The seven million pound fabric wrap for the olympic stadium, which was sponsored by the controversial Dow Chemical company is ready for testing ahead of the 2012 Olympic opening ceremony, organised by the oscar winning director Danny Boyle. The challenge of creating an outstanding shell covering for the stadium has much to live up to, after Ai Weiwei’s groundbreaking treatment of the Birds Nest Stadium, in Beijing in 2008.
The London stadium wrap is compiled of canvas banners that run from the top to the bottom of the stadium’s exterior, creating 300 smaller ‘doorways’. Each banner is assigned a different colour from a palette of 56 colours in total to create an undulating effect. Smallhorn was given the brief to emphasise the four main brand colours used in the Wolff Olins Olympic logo – green, blue, pink and orange, with each colour designating one of the four stadium entrances.
Sophie Smallhorn’s work explores ideas of colour, form and proportion. She creates simple abstract three dimensional pieces that act as vehicles to hold studies of colour; almost always formal, hard edged, graphic, often almost architectural in their aesthetic. Working with colour is a purely intuitive process of design-led decisions based on creating work that explore the juxtaposition of ‘easy’ and ‘difficult’ palettes. Within the formality of a piece colours will move to explore ideas of order and chaos, balance and imbalance within chromatic interactions.
The monochrome structure is Smallhorn’s perfect canvas onto which her colour story unfolds.

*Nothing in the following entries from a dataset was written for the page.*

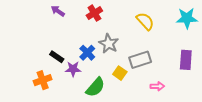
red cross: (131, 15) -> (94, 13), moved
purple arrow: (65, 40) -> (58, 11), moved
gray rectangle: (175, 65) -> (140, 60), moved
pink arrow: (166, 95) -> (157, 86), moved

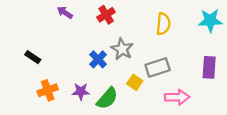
yellow semicircle: (145, 21) -> (163, 24), turned 48
black rectangle: (57, 57) -> (33, 57), moved
purple star: (73, 69) -> (81, 91), moved
pink arrow: (157, 86) -> (177, 97), size x1.5

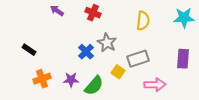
red cross: (106, 15) -> (93, 13), turned -35

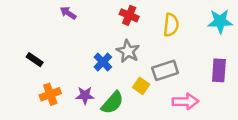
red cross: (93, 13) -> (129, 15), moved

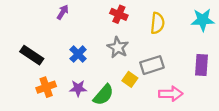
purple arrow: (68, 13) -> (63, 12), turned 88
black rectangle: (35, 60) -> (32, 55), size x1.5
blue cross: (103, 62) -> (78, 54), moved

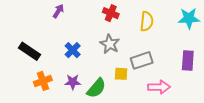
yellow square: (130, 79) -> (121, 74), turned -32

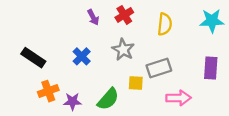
purple arrow: (58, 11) -> (93, 17), moved, turned 120
red cross: (111, 13) -> (124, 15), turned 35
purple star: (73, 82) -> (72, 101), moved

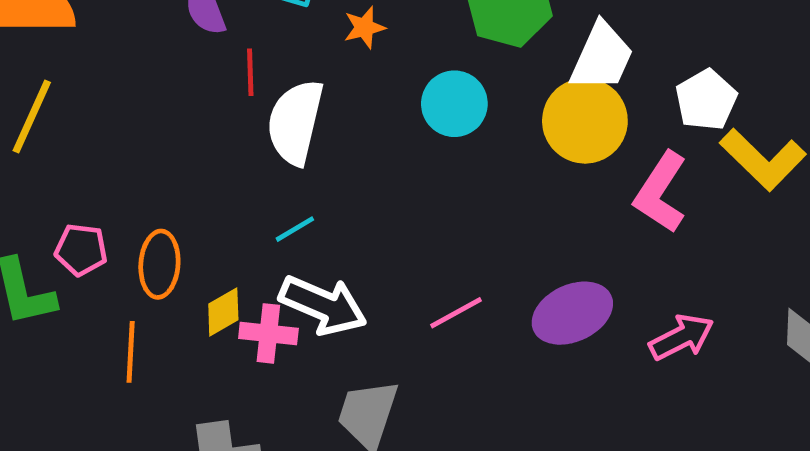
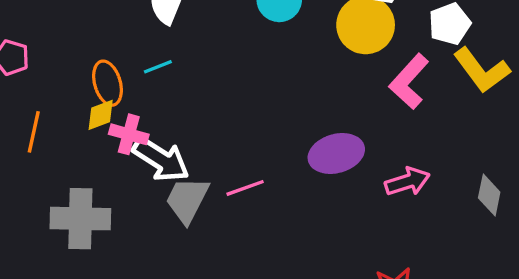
orange ellipse: (159, 264) -> (108, 83), moved, turned -30
white arrow: (323, 305) -> (161, 159), moved
pink line: (456, 313) -> (245, 188), moved

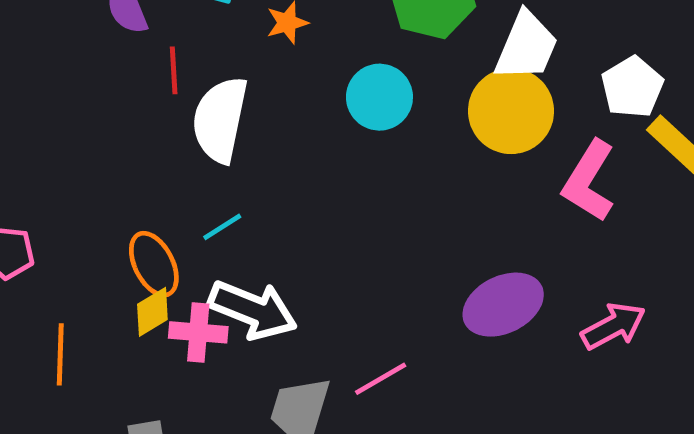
white arrow: (161, 159) -> (253, 310), moved

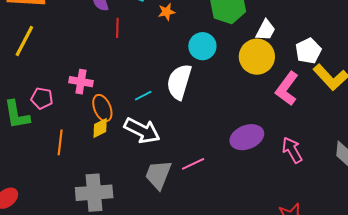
white trapezoid: (526, 46) -> (266, 30), size x0.7
white semicircle: (220, 120) -> (179, 82), moved
cyan line: (222, 227) -> (143, 96), moved
pink arrow: (613, 326) -> (292, 150), turned -96
pink cross: (198, 332) -> (81, 82), moved

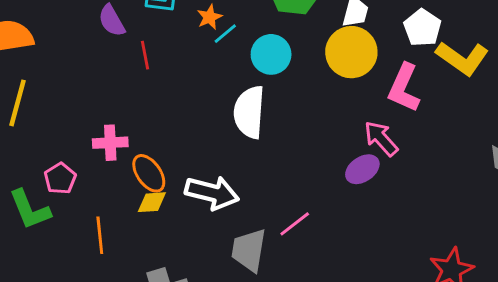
cyan line: (143, 96) -> (225, 34), moved
pink pentagon: (42, 98) -> (60, 178), turned -30
yellow diamond: (100, 128) -> (152, 202), turned 35
purple ellipse: (247, 137) -> (362, 169), size x0.7
pink arrow: (292, 150) -> (381, 138), moved

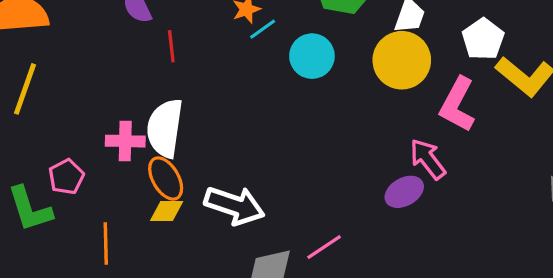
white semicircle: (249, 112) -> (165, 128), moved

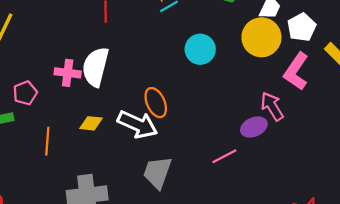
white pentagon: (483, 39) -> (302, 27), moved
cyan circle: (312, 56) -> (200, 49), moved
orange ellipse: (166, 178) -> (156, 103), moved
pink line: (324, 247) -> (224, 156), moved

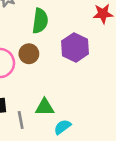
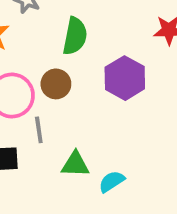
gray line: (21, 120) -> (39, 130), moved
cyan semicircle: (62, 127) -> (112, 182), moved

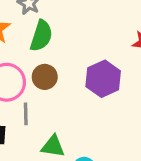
green semicircle: (75, 36) -> (41, 36), moved

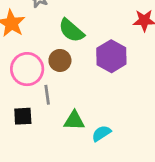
green semicircle: (41, 36) -> (71, 30), moved, turned 120

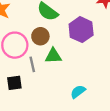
green triangle: (74, 120) -> (53, 56), moved

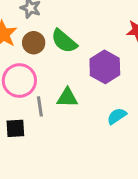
brown circle: (40, 36) -> (34, 43), moved
cyan semicircle: (78, 92) -> (117, 116), moved

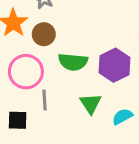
green semicircle: (64, 41) -> (73, 62), moved, turned -40
green triangle: (67, 98) -> (91, 104), moved, turned 50

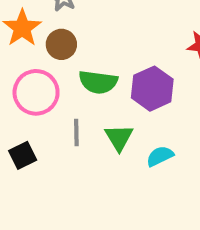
gray line: (45, 100) -> (76, 132), moved
black square: (18, 120) -> (23, 155), turned -30

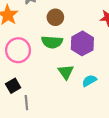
brown circle: (61, 44) -> (55, 17), moved
gray line: (76, 132) -> (26, 103), moved

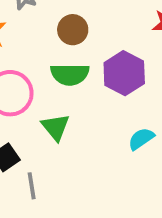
green triangle: (66, 72) -> (56, 127), moved

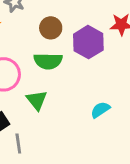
purple hexagon: (124, 73) -> (88, 42), moved

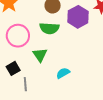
cyan semicircle: (100, 110) -> (63, 73), moved

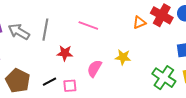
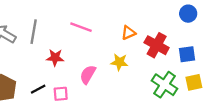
red cross: (162, 15) -> (157, 45), moved
orange triangle: (139, 22) -> (128, 33), moved

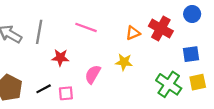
red cross: (157, 45) -> (161, 29), moved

Using canvas banners running from top to bottom of the exterior of the stadium, Smallhorn assigns a specific colour to each individual banner, creating a colour spectrum encircling the building. The stadium design is an open structure with a space between each banner creating over 300 ‘doorways’ that invite the visitor to enter. This idea of ‘doorways’ was the inspiration in conceiving the palette of 56 colours, that apart from the four anchored brand colours, has no particular hierarchy or system. What it does do is create a dynamic rhythm of colour and energy adding to the sense of excitement that unfolds within the Stadium.
Sophie Smallhorn says, ‘For me, colour is an international language, understood by all on many levels. To be given the opportunity to breathe colour into this iconic Olympic building and to influence how people might approach and interact with it has been truly inspiring.
Smallhorn was born in 1971 and is an artist and consultant. She studied furniture at Brighton University (1991-1994). Her sculptural pieces were initially a byproduct of the furniture making, made of off cuts. On leaving college and moving to London she found herself halfway between the art world and the design world. Her work ranges in size and medium from small to large scale, sculpture to architecture, fashion to design. The Olympic Stadium project, commissioned by Populous in 2008, marks her largest work to date. She has worked closely with the architectural team to devise a creative solution to bring colour onto the structure. Colour has an inherent role in the Olympic Games, past and present, whether part of the iconic five-ring symbol or the flags of the 204 countries participating. The resulting artwork is inspired by this knowledge.
Populous, which was respsonsibe for the main wrap design, appointed Sophie Smallhorn for the project prior to the announcement of Dow’s sponsorship in summer 2011.